Knowledge and experience

Knowledge and experience are different to qualifications or certifications required to practice and should only be included in the role description where they:

  • are needed for successful performance in the role
  • cannot be met by transferable capabilities demonstrated in other roles
  • cannot be developed on the job in a reasonable timeframe.

Merit principles

GSE rule 16 sets out the merit principles that apply to employment in a role in the NSW Public Service.


Mobility is the movement of a government sector employee through assignment, transfer or secondment, including secondments and temporary assignments at a higher or (with the exception of temporary assignment) lower grade or band than the employee’s ongoing employment.

Mobility of non-executives

The mobility of non-executive employees refers to their movement to other roles through the following means:

  • Assignment (GSE Act section46) or temporary assignment (GSE rule 11) – movement within the same NSW Public Service agency; and
  • Secondment (GSE Act section64 and GSE Act section66) or transfer (GSE Act section64) – movement to a different government sector agency (including to a different Public Service agency) or between a government sector agency (including a Public Service agency) and an employer outside of the NSW government sector.

See: Assignment to role guideline and Mobility guideline - Transfers and secondments for more information.

Mobility of senior executives

The mobility of senior executive employees refers to their movement to other roles through the following means:

•    Secondment (GSE Act section64 and GSE Act section66) or transfer (GSE Act section64) – movement to a different government sector agency or between a government sector agency and an employer outside of the NSW government sector.

See: Assignment to role guideline and Mobility guideline - Transfers and secondments for more information.

National police check

A national police check (or criminal records check) may be required for employment in the NSW government sector.

Non-executive employment

Non-executive employment in the NSW Public Service may be ongoing employment, temporary employment or casual employment under section 43 of the GSE Act.

Once a non-executive is employed in ongoing or temporary employment in the Public Service they are assigned to a role under section 46 of the GSE Act.

Occupation-specific capabilities

Professional knowledge, skills and abilities required by individuals working in a specific occupational group, which:

  • are transferable between roles in the function, but may have limited transferability to roles in a different functional area; and
  • must be developed to progress within the function.

Ongoing employment

Ongoing employment is employment that continues until the senior executive or non-executive employee resigns or his or her employment is terminated.


A percentile is often used in psychometric testing to standardise raw scores against a comparison group.

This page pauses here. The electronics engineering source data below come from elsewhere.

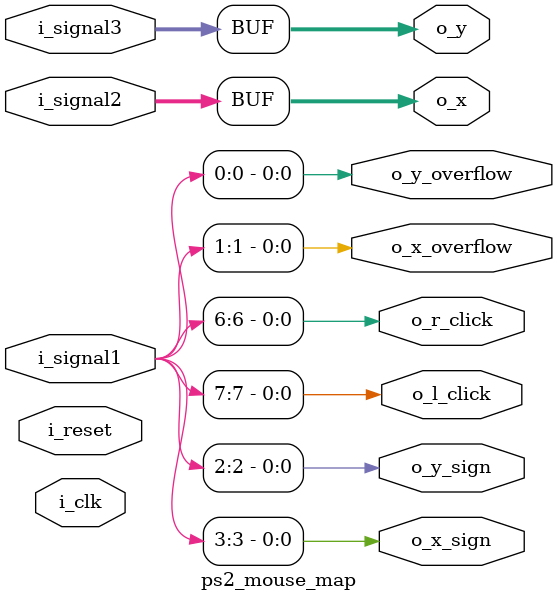
<source format=v>
`timescale 1ns / 1ps

module ps2_mouse_map(
                     input wire        i_clk,
                     input wire        i_reset,
                     input wire [7:0]  i_signal1,
                     input wire [7:0]  i_signal2,
                     input wire [7:0]  i_signal3,
                     output wire [7:0] o_x,
                     output wire [7:0] o_y,
                     output wire       o_x_sign,
                     output wire       o_y_sign,
                     output wire       o_l_click,
                     output wire       o_r_click,
                     output wire       o_x_overflow,
                     output wire       o_y_overflow
                     );
   // This module takes the 8-bit words (after they have been validated) and
   // converts them into cohesive signals that can be operated on. Output names
   // are indicative of the mappings. Note that other signals of importance may
   // not be accounted for here. Namely, the Microsoft Intellimouse type
   // extension for supporting a scroll wheel mouse. This may be added in the
   // future (feel free to open a PR).

   assign o_x = i_signal2;
   assign o_y = i_signal3;
   assign {o_x_overflow, o_y_overflow} = i_signal1[1:0];
   assign {o_x_sign, o_y_sign} = i_signal1[3:2];
   assign {o_l_click, o_r_click} = i_signal1[7:6];
endmodule
</source>
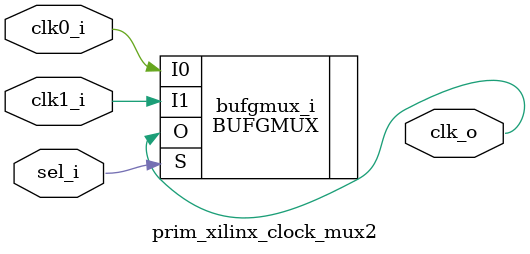
<source format=sv>


// Macros and helper code for using assertions.
//  - Provides default clk and rst options to simplify code
//  - Provides boiler plate template for common assertions












































































































































module prim_xilinx_clock_mux2 (
  input        clk0_i,
  input        clk1_i,
  input        sel_i,
  output logic clk_o
);

  // for more info, refer to the Xilinx technology primitives userguide, e.g.:
  // ug953-vivado-7series-libraries.pdf
  // ug974-vivado-ultrascale-libraries.pdf
  BUFGMUX bufgmux_i (
    .S  ( sel_i  ),
    .I0 ( clk0_i ),
    .I1 ( clk1_i ),
    .O  ( clk_o  )
  );

  // make sure sel is never X (including during reset)
  // need to use ##1 as this could break with inverted clocks that
  // start with a rising edge at the beginning of the simulation.
  
  

endmodule : prim_xilinx_clock_mux2

</source>
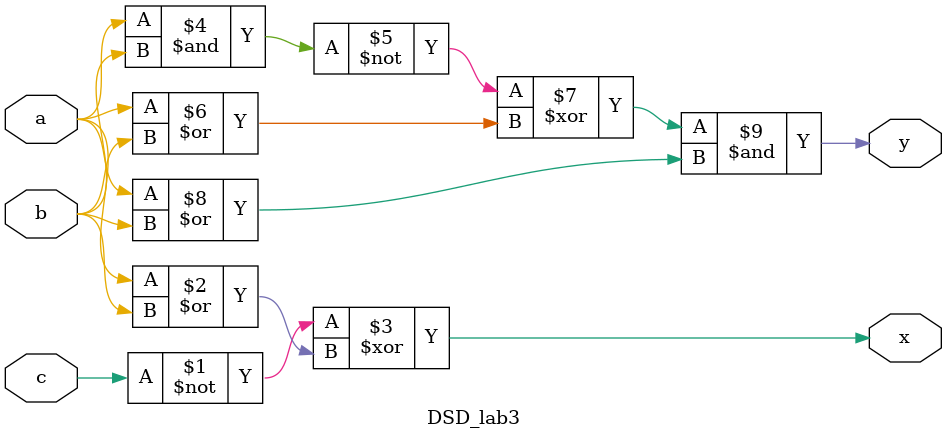
<source format=sv>
`timescale 1ns / 1ps

module DSD_lab3( output x,y,
    input a,b,c);
    assign x = ~c ^ (a | b);
    assign y = (~(a & b) ^ (a | b)) & (a | b); 
endmodule

</source>
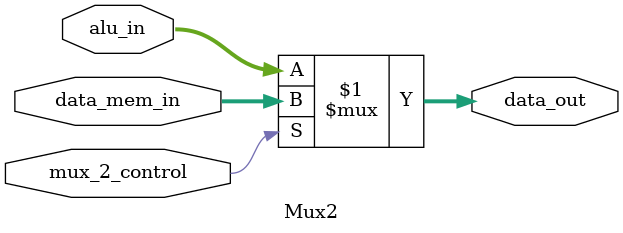
<source format=v>
`timescale 1ns / 1ps
module Mux2(
    input [63:0] data_mem_in,
    input [63:0] alu_in,
    output [63:0] data_out,
    input mux_2_control
    );
//if 1 for selecter, send the top
    assign data_out = (mux_2_control)? data_mem_in: alu_in;

endmodule

</source>
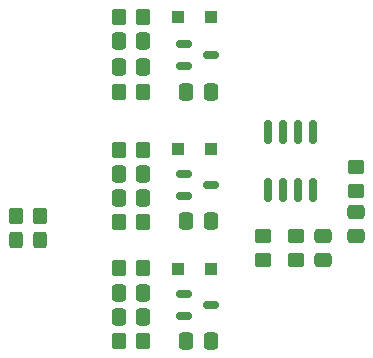
<source format=gbr>
%TF.GenerationSoftware,KiCad,Pcbnew,7.0.8-7.0.8~ubuntu22.04.1*%
%TF.CreationDate,2023-10-15T23:00:33+01:00*%
%TF.ProjectId,jfet-555-bypass,6a666574-2d35-4353-952d-627970617373,rev?*%
%TF.SameCoordinates,Original*%
%TF.FileFunction,Paste,Top*%
%TF.FilePolarity,Positive*%
%FSLAX46Y46*%
G04 Gerber Fmt 4.6, Leading zero omitted, Abs format (unit mm)*
G04 Created by KiCad (PCBNEW 7.0.8-7.0.8~ubuntu22.04.1) date 2023-10-15 23:00:33*
%MOMM*%
%LPD*%
G01*
G04 APERTURE LIST*
G04 Aperture macros list*
%AMRoundRect*
0 Rectangle with rounded corners*
0 $1 Rounding radius*
0 $2 $3 $4 $5 $6 $7 $8 $9 X,Y pos of 4 corners*
0 Add a 4 corners polygon primitive as box body*
4,1,4,$2,$3,$4,$5,$6,$7,$8,$9,$2,$3,0*
0 Add four circle primitives for the rounded corners*
1,1,$1+$1,$2,$3*
1,1,$1+$1,$4,$5*
1,1,$1+$1,$6,$7*
1,1,$1+$1,$8,$9*
0 Add four rect primitives between the rounded corners*
20,1,$1+$1,$2,$3,$4,$5,0*
20,1,$1+$1,$4,$5,$6,$7,0*
20,1,$1+$1,$6,$7,$8,$9,0*
20,1,$1+$1,$8,$9,$2,$3,0*%
G04 Aperture macros list end*
%ADD10RoundRect,0.150000X0.150000X-0.825000X0.150000X0.825000X-0.150000X0.825000X-0.150000X-0.825000X0*%
%ADD11RoundRect,0.250000X-0.337500X-0.475000X0.337500X-0.475000X0.337500X0.475000X-0.337500X0.475000X0*%
%ADD12RoundRect,0.250000X0.337500X0.475000X-0.337500X0.475000X-0.337500X-0.475000X0.337500X-0.475000X0*%
%ADD13RoundRect,0.250000X-0.475000X0.337500X-0.475000X-0.337500X0.475000X-0.337500X0.475000X0.337500X0*%
%ADD14RoundRect,0.250000X-0.450000X0.350000X-0.450000X-0.350000X0.450000X-0.350000X0.450000X0.350000X0*%
%ADD15RoundRect,0.150000X-0.512500X-0.150000X0.512500X-0.150000X0.512500X0.150000X-0.512500X0.150000X0*%
%ADD16RoundRect,0.250000X-0.300000X-0.300000X0.300000X-0.300000X0.300000X0.300000X-0.300000X0.300000X0*%
%ADD17RoundRect,0.250000X-0.350000X-0.450000X0.350000X-0.450000X0.350000X0.450000X-0.350000X0.450000X0*%
%ADD18RoundRect,0.250000X0.450000X-0.350000X0.450000X0.350000X-0.450000X0.350000X-0.450000X-0.350000X0*%
%ADD19RoundRect,0.250000X0.350000X0.450000X-0.350000X0.450000X-0.350000X-0.450000X0.350000X-0.450000X0*%
%ADD20RoundRect,0.250000X0.325000X0.450000X-0.325000X0.450000X-0.325000X-0.450000X0.325000X-0.450000X0*%
G04 APERTURE END LIST*
D10*
%TO.C,U1*%
X150241000Y-40834000D03*
X151511000Y-40834000D03*
X152781000Y-40834000D03*
X154051000Y-40834000D03*
X154051000Y-35884000D03*
X152781000Y-35884000D03*
X151511000Y-35884000D03*
X150241000Y-35884000D03*
%TD*%
D11*
%TO.C,C8*%
X139721500Y-49530000D03*
X137646500Y-49530000D03*
%TD*%
D12*
%TO.C,C9*%
X143361500Y-53594000D03*
X145436500Y-53594000D03*
%TD*%
%TO.C,C6*%
X145436500Y-32512000D03*
X143361500Y-32512000D03*
%TD*%
D13*
%TO.C,C14*%
X157734000Y-42655500D03*
X157734000Y-44730500D03*
%TD*%
D14*
%TO.C,R1*%
X157734000Y-38883000D03*
X157734000Y-40883000D03*
%TD*%
D15*
%TO.C,Q2*%
X143140000Y-28448000D03*
X143140000Y-30348000D03*
X145415000Y-29398000D03*
%TD*%
D11*
%TO.C,C3*%
X137635500Y-39436000D03*
X139710500Y-39436000D03*
%TD*%
D16*
%TO.C,D2*%
X142618000Y-26162000D03*
X145418000Y-26162000D03*
%TD*%
D12*
%TO.C,C7*%
X139721500Y-30414000D03*
X137646500Y-30414000D03*
%TD*%
%TO.C,C4*%
X139710500Y-41468000D03*
X137635500Y-41468000D03*
%TD*%
D17*
%TO.C,R8*%
X137684000Y-26162000D03*
X139684000Y-26162000D03*
%TD*%
D15*
%TO.C,Q3*%
X145409500Y-50546000D03*
X143134500Y-51496000D03*
X143134500Y-49596000D03*
%TD*%
D18*
%TO.C,R2*%
X149860000Y-46725000D03*
X149860000Y-44725000D03*
%TD*%
D17*
%TO.C,R9*%
X139673500Y-53594000D03*
X137673500Y-53594000D03*
%TD*%
%TO.C,R5*%
X137673000Y-43500000D03*
X139673000Y-43500000D03*
%TD*%
D16*
%TO.C,D1*%
X142618000Y-37338000D03*
X145418000Y-37338000D03*
%TD*%
D17*
%TO.C,R7*%
X137684000Y-32512000D03*
X139684000Y-32512000D03*
%TD*%
D19*
%TO.C,R10*%
X128930000Y-43053000D03*
X130930000Y-43053000D03*
%TD*%
D17*
%TO.C,R4*%
X137673000Y-37404000D03*
X139673000Y-37404000D03*
%TD*%
D12*
%TO.C,C10*%
X137646500Y-51562000D03*
X139721500Y-51562000D03*
%TD*%
D17*
%TO.C,R6*%
X139673500Y-47432000D03*
X137673500Y-47432000D03*
%TD*%
D12*
%TO.C,C2*%
X145436500Y-43434000D03*
X143361500Y-43434000D03*
%TD*%
D18*
%TO.C,R3*%
X152654000Y-46725000D03*
X152654000Y-44725000D03*
%TD*%
D15*
%TO.C,Q1*%
X143134500Y-39436000D03*
X143134500Y-41336000D03*
X145409500Y-40386000D03*
%TD*%
D11*
%TO.C,C5*%
X137646500Y-28194000D03*
X139721500Y-28194000D03*
%TD*%
D13*
%TO.C,C1*%
X154940000Y-44687500D03*
X154940000Y-46762500D03*
%TD*%
D16*
%TO.C,D3*%
X145418000Y-47498000D03*
X142618000Y-47498000D03*
%TD*%
D20*
%TO.C,D4*%
X128905000Y-45085000D03*
X130955000Y-45085000D03*
%TD*%
M02*

</source>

The percentile indicates the percentage of the comparison group who gained a score at the same level or below that of the individual test-taker. For example, a score that falls at the 70th percentile means that the individual’s score is the same as or higher than the scores of 70% of those who took the test.

Pre-established standards

The pre-established standards for a role refer to the capability, knowledge and experience standards needed to perform the role.


Probation is where a person who is new to the NSW Public Service completes an initial period to ensure they satisfy the requirements for the role in which they are employed.

Public sector

The term public sector usually refers to the government sector, State owned corporations and a range of other quasi-government entities, although as a term of general usage it is not defined in the GSE legislative framework.

Public service

The Public Service is defined in section 20 of the GSE Act and includes departments, executive agencies and separate agencies – see: About the NSW government sector on the PSC website.

Reasonable adjustment

See Workplace adjustment.

Recruitment pool

See ‘Talent pool’.


A resume (or curriculum vitae/CV) is a brief account of a person’s education, qualifications and experience in previous roles.